Postmodernizm başta ilerlemecilik, evrimcilik, pozitivizm, akılcılık, kapitalizm, liberalizm, hümanizm, bireyselcilik olmak üzere Modernizmin ortaya koyduğu her değere karşı çıkmanın yanında yine Modernitenin tornasından geçmiş olan yüksek tipli dinlere ve meta anlatılarının tamamına eleştirel bir tavır takınmıştır. Tüm bunların karşısına şüpheciliği, şizofreniyi, perspektifi, muğlâklığı, parçalanmışlığı, mini anlatıları koymaya çalışır.

Modern dönemde entelektüeller yasa koyucu, inşa edici ve açıklayıcı tavrı benimserken, Postmodern dönemde yorumlayıcı, parçalı ve anlamacı bir tavrı benimsemiştir.

Aydın tabakası Osmanlının son dönemlerinde bizzat devlet tarafından ortaya çıkarılmıştır. Aydının temel görevi Batının bilimini, ışığını ülkemize getirerek devleti ve toplumu geri kalmışlıktan kurtarmaktır.

Bizim entelektüelden kastımız başka bir değişle eleştirel bir yaklaşım sergilemeye çalıştığımız entelektüel; batının tarihsel süreçlerinin ürünü olan, kendine has koşullarla ortaya çıkan ve her topluma yaygınlaştırılmaya çalışılan entelektüeldir. Yani tam anlamıyla modern entelektüeldir.

Felsefeyi Antik Yunandan, Hukuku Roma‟dan başlatan, bilimin düşüncenin kaynağını sadece batıda arayan ve bir dönemi tüm dünyada aydınlanmanın başlangıcı olarak kabul eden zihniyete ve bu zihniyete itibar edenlere göz attığımızda, zikrettiğimiz mümkünatı idrak edebiliriz.]

3. Ders

Sosyal bilimler bilginin toplumu nasıl değiştirdiği ile ilgilenir. Sibernetik, bir toplumsal yapının belirli bir zamandan diğerine transformasyonu demektir. Sosyalleşme bireyin doğumundan ölümüne kadar duygu, düşünce ve davranış biçimlerini edinme sürecidir.

Aydınların toplumu değiştirecek bilgiyi o toplumun dışına çıkmadan üretemez.
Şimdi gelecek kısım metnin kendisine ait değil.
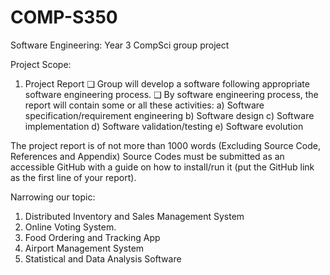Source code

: # COMP-S350
Software Engineering: Year 3 CompSci group project

Project Scope:

1. Project Report
❑ Group will develop a software following appropriate software engineering process.
❑ By software engineering process, the report will contain some or all these activities:
a) Software specification/requirement engineering
b) Software design
c) Software implementation
d) Software validation/testing
e) Software evolution 

The project report is of not more than 1000 words (Excluding Source Code, References and Appendix)
Source Codes must be submitted as an accessible GitHub with a guide on how to install/run it (put the 
GitHub link as the first line of your report).

Narrowing our topic:
1. Distributed Inventory and Sales Management System
2. Online Voting System.
3. Food Ordering and Tracking App
4. Airport Management System
5. Statistical and Data Analysis Software
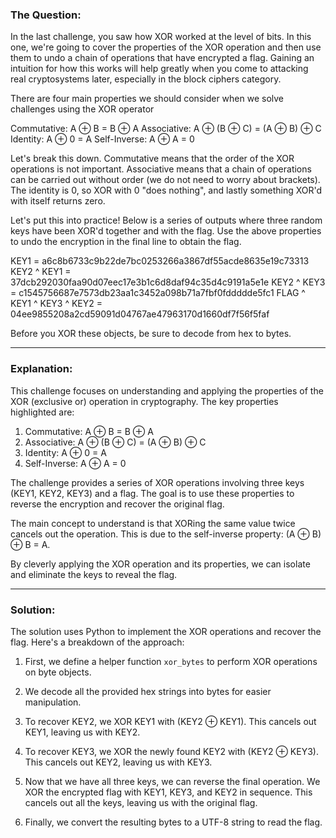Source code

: ### The Question:

In the last challenge, you saw how XOR worked at the level of bits. In this one, we're going to cover the properties of the XOR operation and then use them to undo a chain of operations that have encrypted a flag. Gaining an intuition for how this works will help greatly when you come to attacking real cryptosystems later, especially in the block ciphers category.

There are four main properties we should consider when we solve challenges using the XOR operator

Commutative: A ⊕ B = B ⊕ A
Associative: A ⊕ (B ⊕ C) = (A ⊕ B) ⊕ C
Identity: A ⊕ 0 = A
Self-Inverse: A ⊕ A = 0

Let's break this down. Commutative means that the order of the XOR operations is not important. Associative means that a chain of operations can be carried out without order (we do not need to worry about brackets). The identity is 0, so XOR with 0 "does nothing", and lastly something XOR'd with itself returns zero.

Let's put this into practice! Below is a series of outputs where three random keys have been XOR'd together and with the flag. Use the above properties to undo the encryption in the final line to obtain the flag.

KEY1 = a6c8b6733c9b22de7bc0253266a3867df55acde8635e19c73313
KEY2 ^ KEY1 = 37dcb292030faa90d07eec17e3b1c6d8daf94c35d4c9191a5e1e
KEY2 ^ KEY3 = c1545756687e7573db23aa1c3452a098b71a7fbf0fddddde5fc1
FLAG ^ KEY1 ^ KEY3 ^ KEY2 = 04ee9855208a2cd59091d04767ae47963170d1660df7f56f5faf

 Before you XOR these objects, be sure to decode from hex to bytes.

---

### Explanation:

This challenge focuses on understanding and applying the properties of the XOR (exclusive or) operation in cryptography. The key properties highlighted are:

1. Commutative: A ⊕ B = B ⊕ A
2. Associative: A ⊕ (B ⊕ C) = (A ⊕ B) ⊕ C
3. Identity: A ⊕ 0 = A
4. Self-Inverse: A ⊕ A = 0

The challenge provides a series of XOR operations involving three keys (KEY1, KEY2, KEY3) and a flag. The goal is to use these properties to reverse the encryption and recover the original flag.

The main concept to understand is that XORing the same value twice cancels out the operation. This is due to the self-inverse property: (A ⊕ B) ⊕ B = A.

By cleverly applying the XOR operation and its properties, we can isolate and eliminate the keys to reveal the flag.

---

### Solution:

The solution uses Python to implement the XOR operations and recover the flag. Here's a breakdown of the approach:

1. First, we define a helper function `xor_bytes` to perform XOR operations on byte objects.

2. We decode all the provided hex strings into bytes for easier manipulation.

3. To recover KEY2, we XOR KEY1 with (KEY2 ⊕ KEY1). This cancels out KEY1, leaving us with KEY2.

4. To recover KEY3, we XOR the newly found KEY2 with (KEY2 ⊕ KEY3). This cancels out KEY2, leaving us with KEY3.

5. Now that we have all three keys, we can reverse the final operation. We XOR the encrypted flag with KEY1, KEY3, and KEY2 in sequence. This cancels out all the keys, leaving us with the original flag.

6. Finally, we convert the resulting bytes to a UTF-8 string to read the flag.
Aşina olunan tanıdık olandan bir şey öğrenilmez.

Toplumun dışına çıkarak o toplumu değiştirmek için aydın rol yapmak durumunda kalıyor.

Modern hukukta suçun müsebbibi suçu işleyen. İslam hukukunda bu suça iten toplumsal yapı. Modernizm sonuçlara odaklanıyor sebeplerle çok ilgilenmiyor.

Deniz metaforu ile aydın tipleri;
1. denizin içinde kalan, kendini aydın zanneden.
2. dışarı çıkıp dışarıda kalan ve toplumla ilgilenmeyip fildişi kulesinde yaşayan.
3. dışarda kalmakla birlikte içinden çıktığı topluma da düşman kesilen.
4. denizin dışına çıkan dışarıdan kirli hava alıp toplumu kötü yönde etkileyen.

5. dışarıdan temiz hava alarak toplumu iyi yönde değiştiren. Bu grup da kendi içinde ikiye ayrılabilir: toplumu değiştirirken makam, mevki elde edip yüzü gülenler, iltifat görmeyip derdini devam ettirenler. Bu sonuncusu galiba aydının en ahlaklısı oluyor. 

4. Ders

Aydınlar neden sosyolojinin konusudur?

Aydınlar eski dönemde yönetici kral veya padişahlara kitaplarını arz etme yöntemiyle meşruiyet arıyordu, artık halka arz ediyor.

Osmanlida devlet devleti dönüştürüyordu Cumhuriyet meşruiyetini halktan alacağı için devlet halkı dönüştürmeye başladı.

Bir şeyin bilgisine sahip olmak eylem kabiliyetimizi düşürüyor.

Anti entellektüelist söylem siyasi manada kendini halkın yanında konumlandırmaya yarıyor.

Bilginin amaç haline gelmesi. Ulemanın meziyeti haşyetinin artmasıdır. Bilginin kendisi amaç değildir.